● Required action A
Show each line of the rows that contains the word "Categories", matching case exactly.
● Required action B
Resume the review of the dance "Wild Cursive," picking up after its last sentence.

Liu Hui-ling, left, and Wang Chih-hao in “Wild Cursive,” from the Cloud Gate Dance Theater of Taiwan. The performance is part of the Next Wave Festival at the Brooklyn Academy of Music.
In “Wild Cursive,” a decidedly dry work from 2005 choreographed by Lin Hwai-min and performed by his company at the Howard Gilman Opera House on Tuesday, the stage was a collage of clichés: mysterious movement to resemble the slinky lines of calligraphy, all set to a sound score by Jim Shum and Liang Chun-mei evoking elements from nature, including chirping birds, rainfall and wind gusts. There was also plenty of silence, which did more to elicit patience in the viewer than profound thoughts.
As the final installment of “Cursive: A Trilogy,” the production follows “Cursive” (2001) and “Cursive II” (2003), dances inspired by Mr. Lin’s study of Chinese calligraphy. In “Wild Cursive” Mr. Lin tries to emulate ideas from kuang chao, or wild calligraphy, a form that, according to the program, “frees characters from any set form and exposes the spiritual state of the writer in its expressive abstraction.”

● Provided records
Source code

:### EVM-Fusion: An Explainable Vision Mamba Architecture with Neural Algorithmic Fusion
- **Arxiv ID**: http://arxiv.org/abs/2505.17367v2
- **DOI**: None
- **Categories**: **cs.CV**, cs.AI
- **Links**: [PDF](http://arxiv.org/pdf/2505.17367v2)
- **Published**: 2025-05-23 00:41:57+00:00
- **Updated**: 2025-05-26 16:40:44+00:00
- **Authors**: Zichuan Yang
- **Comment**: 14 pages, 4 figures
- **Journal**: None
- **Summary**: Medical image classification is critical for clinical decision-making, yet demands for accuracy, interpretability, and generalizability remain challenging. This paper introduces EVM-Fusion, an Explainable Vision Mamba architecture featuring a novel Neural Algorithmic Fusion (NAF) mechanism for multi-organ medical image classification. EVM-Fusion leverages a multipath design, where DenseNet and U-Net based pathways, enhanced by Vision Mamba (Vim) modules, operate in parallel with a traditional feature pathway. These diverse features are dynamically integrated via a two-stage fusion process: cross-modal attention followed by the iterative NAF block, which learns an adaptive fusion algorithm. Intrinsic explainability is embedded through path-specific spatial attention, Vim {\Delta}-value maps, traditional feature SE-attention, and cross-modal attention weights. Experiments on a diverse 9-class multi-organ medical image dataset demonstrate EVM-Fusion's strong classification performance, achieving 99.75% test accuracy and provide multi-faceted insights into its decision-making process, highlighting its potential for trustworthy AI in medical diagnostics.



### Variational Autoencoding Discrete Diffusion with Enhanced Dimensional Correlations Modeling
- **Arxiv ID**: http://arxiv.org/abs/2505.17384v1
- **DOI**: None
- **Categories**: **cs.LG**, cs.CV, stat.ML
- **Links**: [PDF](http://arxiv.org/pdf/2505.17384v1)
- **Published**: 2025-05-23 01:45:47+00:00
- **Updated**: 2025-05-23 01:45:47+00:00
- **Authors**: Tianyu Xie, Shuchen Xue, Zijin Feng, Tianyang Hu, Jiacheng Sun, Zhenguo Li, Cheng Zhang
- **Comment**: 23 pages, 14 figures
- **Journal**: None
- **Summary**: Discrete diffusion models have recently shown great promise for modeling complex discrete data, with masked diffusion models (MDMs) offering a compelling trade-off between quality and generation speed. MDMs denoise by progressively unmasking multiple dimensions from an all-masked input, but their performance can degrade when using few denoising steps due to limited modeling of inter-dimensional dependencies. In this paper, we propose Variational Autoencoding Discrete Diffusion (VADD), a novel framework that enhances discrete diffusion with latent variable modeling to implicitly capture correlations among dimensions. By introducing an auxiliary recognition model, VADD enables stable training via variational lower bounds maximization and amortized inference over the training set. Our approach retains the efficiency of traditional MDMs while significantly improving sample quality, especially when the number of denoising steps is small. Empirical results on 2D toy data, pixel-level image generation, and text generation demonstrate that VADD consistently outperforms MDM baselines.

● Answer area A
- **Categories**: **cs.CV**, cs.AI
- **Categories**: **cs.LG**, cs.CV, stat.ML

● Answer area B
Scrolls of translucent rice paper unfold from the ceiling; as they dangle, black ink trickles from above, creating feathery designs that change from one night to the next. (The set concept is credited to Mr. Lin.) Throughout the work’s 11 segments, the repetitive choreography, like the ink, bleeds from one section to the next, but with little distinction.
Wearing simple black costumes by Sammy Wang, dancers weave among the scrolls, crouching low to the floor, then springing up in a leap or a darting kick. Their feet, with toes splayed, curl inward; their arms, held in a constant curve, are topped by florid fingers. Yet no matter how supple the body, the effect of watching a dancer embody the action of calligraphy is, largely, an unconvincing simulation.
Even though the dancers, notably Chou Chang-ning, retain a certain polish — sharp in attack and somewhat convincing in slow-motion sensuality — there isn’t enough variety to sustain interest in the action onstage. When several women stand behind the scrolls in silhouette in the only real deviation from the more obvious curlicue meandering, the poses seem contrived. Nothing about “Wild Cursive” is quite wild enough.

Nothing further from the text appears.